Paul Battaglia kept ahead of the game by trading on inside information. Those most loyal to him dropped nuggets of facts-literally as valuable as pieces of gold-which gave him the power to strategize on policy and politics before leaks hit the tabloids or the street.
“The lieutenant says the deceased was a worshipper at the church of the Reverend Hal. Might even have been his bagman, which would account for the mattress money. Use the info with Battaglia if it helps distract him, keep you out of his sights. I’ll be going into Holy Hal’s sanctuary with a search warrant before too long.”
EIGHT
“Things going okay for you?” Vickee asked, moving her chair closer to mine. “You’ve certainly got Mike in a good mood.”
“Can you remember what it’s like at this stage of a relationship?” I asked.
“First time or second?” Vickee and Mercer had split years ago, before Logan was born, because she feared his devotion to the job led him to take risks with his life. “It’s always tricky at the outset.”
“Even trickier with our work situation.”
“C’mon, now. Mercer and I are both on the job. We used to have cases together all the time. That can’t be the issue.”
“Totally different dynamic than yours, with one of us prosecuting and the other handling the investigations.”
“Why? You’ve always ridden these guys as hard as they’re able to go. Like you’re suddenly afraid Mike can’t take direction from you?”
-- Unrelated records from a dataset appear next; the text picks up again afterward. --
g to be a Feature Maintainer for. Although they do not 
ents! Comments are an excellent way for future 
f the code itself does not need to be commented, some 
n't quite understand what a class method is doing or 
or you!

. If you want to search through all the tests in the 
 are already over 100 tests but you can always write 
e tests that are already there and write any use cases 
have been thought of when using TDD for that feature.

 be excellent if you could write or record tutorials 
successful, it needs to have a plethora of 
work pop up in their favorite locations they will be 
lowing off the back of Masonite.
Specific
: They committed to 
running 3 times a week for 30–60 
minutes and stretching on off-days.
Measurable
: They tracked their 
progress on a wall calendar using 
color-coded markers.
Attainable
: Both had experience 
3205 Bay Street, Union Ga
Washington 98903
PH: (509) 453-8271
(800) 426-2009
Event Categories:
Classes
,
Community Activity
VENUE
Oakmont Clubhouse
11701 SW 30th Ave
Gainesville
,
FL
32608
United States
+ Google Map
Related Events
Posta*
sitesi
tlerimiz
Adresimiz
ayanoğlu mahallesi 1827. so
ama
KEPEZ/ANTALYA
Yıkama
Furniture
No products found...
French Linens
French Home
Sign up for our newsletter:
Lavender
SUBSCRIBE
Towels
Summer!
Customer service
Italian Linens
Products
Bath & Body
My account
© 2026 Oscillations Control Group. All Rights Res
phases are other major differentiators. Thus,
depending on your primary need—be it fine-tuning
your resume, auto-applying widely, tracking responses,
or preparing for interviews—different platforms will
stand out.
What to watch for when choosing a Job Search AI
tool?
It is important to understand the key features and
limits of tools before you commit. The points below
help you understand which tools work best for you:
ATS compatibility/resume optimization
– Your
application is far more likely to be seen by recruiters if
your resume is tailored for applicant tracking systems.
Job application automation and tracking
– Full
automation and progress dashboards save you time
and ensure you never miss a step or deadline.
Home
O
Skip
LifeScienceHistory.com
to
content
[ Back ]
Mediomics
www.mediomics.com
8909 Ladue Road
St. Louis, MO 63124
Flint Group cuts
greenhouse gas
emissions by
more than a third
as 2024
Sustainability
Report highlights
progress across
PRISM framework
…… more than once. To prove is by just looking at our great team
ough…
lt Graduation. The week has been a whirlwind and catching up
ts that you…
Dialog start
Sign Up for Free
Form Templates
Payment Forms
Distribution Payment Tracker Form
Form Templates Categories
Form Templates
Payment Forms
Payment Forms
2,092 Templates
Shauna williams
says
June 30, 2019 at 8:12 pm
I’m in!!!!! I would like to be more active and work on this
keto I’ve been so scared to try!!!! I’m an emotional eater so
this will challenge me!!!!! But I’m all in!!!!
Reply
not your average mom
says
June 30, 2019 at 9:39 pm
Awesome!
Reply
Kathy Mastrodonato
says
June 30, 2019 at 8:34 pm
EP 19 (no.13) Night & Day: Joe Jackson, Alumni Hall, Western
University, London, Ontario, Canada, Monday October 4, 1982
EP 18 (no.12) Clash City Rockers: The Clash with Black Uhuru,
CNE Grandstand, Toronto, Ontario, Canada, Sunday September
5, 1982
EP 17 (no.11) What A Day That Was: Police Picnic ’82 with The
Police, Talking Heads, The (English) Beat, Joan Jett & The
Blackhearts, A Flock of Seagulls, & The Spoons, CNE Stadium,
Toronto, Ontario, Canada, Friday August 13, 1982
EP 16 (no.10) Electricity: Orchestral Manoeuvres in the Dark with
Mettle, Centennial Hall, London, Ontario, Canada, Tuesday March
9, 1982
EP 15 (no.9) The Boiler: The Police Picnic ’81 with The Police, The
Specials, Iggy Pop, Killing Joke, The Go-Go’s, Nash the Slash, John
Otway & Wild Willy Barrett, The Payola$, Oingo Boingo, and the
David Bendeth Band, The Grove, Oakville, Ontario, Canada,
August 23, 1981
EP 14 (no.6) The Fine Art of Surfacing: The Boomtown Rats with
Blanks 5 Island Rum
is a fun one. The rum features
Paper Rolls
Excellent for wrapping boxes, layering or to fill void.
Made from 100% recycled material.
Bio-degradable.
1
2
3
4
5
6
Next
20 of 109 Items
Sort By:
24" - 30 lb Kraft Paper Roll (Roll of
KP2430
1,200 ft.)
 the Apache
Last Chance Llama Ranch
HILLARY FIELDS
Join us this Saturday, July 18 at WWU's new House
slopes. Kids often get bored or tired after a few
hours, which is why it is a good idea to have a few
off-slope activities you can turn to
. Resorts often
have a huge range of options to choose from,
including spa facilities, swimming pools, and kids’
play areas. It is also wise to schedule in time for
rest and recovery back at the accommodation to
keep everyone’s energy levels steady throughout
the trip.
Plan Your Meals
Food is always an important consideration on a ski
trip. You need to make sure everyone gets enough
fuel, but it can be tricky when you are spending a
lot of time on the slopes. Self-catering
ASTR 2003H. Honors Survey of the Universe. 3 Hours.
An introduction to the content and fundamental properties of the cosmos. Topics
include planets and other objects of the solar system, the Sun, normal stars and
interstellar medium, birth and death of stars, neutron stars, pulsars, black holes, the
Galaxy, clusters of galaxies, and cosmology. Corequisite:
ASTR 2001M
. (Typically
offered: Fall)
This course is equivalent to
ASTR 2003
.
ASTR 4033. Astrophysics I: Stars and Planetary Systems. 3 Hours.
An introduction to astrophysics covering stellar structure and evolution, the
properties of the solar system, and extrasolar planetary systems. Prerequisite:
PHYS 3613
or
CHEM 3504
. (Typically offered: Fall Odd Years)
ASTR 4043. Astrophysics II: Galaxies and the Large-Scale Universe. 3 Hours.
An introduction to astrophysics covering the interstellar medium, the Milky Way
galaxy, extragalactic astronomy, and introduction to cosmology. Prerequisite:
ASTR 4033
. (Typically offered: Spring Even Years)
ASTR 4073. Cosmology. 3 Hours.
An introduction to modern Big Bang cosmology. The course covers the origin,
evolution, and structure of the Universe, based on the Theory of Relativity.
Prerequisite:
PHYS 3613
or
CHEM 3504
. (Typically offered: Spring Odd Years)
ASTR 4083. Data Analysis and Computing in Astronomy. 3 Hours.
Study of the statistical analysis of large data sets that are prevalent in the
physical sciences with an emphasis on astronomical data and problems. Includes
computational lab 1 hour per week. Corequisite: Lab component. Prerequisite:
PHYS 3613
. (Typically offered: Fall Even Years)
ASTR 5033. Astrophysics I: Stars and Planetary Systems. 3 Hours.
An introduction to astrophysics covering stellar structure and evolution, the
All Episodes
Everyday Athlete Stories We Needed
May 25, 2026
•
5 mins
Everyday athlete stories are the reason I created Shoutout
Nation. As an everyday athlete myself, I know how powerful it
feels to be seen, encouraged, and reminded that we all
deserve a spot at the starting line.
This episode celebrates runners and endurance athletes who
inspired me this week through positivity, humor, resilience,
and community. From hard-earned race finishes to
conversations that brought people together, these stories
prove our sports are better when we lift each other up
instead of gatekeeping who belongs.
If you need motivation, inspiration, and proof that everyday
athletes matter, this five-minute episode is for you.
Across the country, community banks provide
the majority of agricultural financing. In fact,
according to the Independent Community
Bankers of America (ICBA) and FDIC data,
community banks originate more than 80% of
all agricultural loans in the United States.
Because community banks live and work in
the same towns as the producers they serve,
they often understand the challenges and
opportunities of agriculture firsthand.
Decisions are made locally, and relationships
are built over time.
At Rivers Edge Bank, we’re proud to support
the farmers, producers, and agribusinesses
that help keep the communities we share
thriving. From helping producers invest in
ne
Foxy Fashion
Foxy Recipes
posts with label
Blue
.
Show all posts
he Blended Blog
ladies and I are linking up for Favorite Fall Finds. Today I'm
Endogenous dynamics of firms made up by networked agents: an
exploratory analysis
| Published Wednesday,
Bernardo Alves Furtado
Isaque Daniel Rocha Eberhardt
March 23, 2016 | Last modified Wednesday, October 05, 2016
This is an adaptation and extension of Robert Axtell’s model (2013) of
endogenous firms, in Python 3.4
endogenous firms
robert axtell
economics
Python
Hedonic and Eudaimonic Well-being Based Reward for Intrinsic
“Nothing new about that, Vickee,” I said with a smile. “Mike and I will go right on doing what we’ve always done. He and Mercer are the best cops I’ve ever known, and that never changes. They do the heavy lifting and I get the evidence to hold up their collars in court.”
“So stop making a big deal about it.”
“I think the department bosses are watching us like hawks. Battaglia, too. I’m not exactly sleeping with the enemy, which is how they seem to be treating us, but it does make things very complicated sometimes. They figure I’m just playing with their ace detective. That once I toss him aside he’ll be useless to them.”
“Well, are you?”
“Am I what?”
“Just playing with Mike’s emotional well-being.”
“I’m out of here before I snap at you, okay?” I lifted my bag off the floor to pull out some cash and get ready to leave. “Are you turning on me, too? Everybody is pushing this relationship along because we’ve been in each other’s lives for so many years. We’re not even living together yet or anything remotely close to that. Mike’s a quirky guy, Vickee. You know that as well as I do.”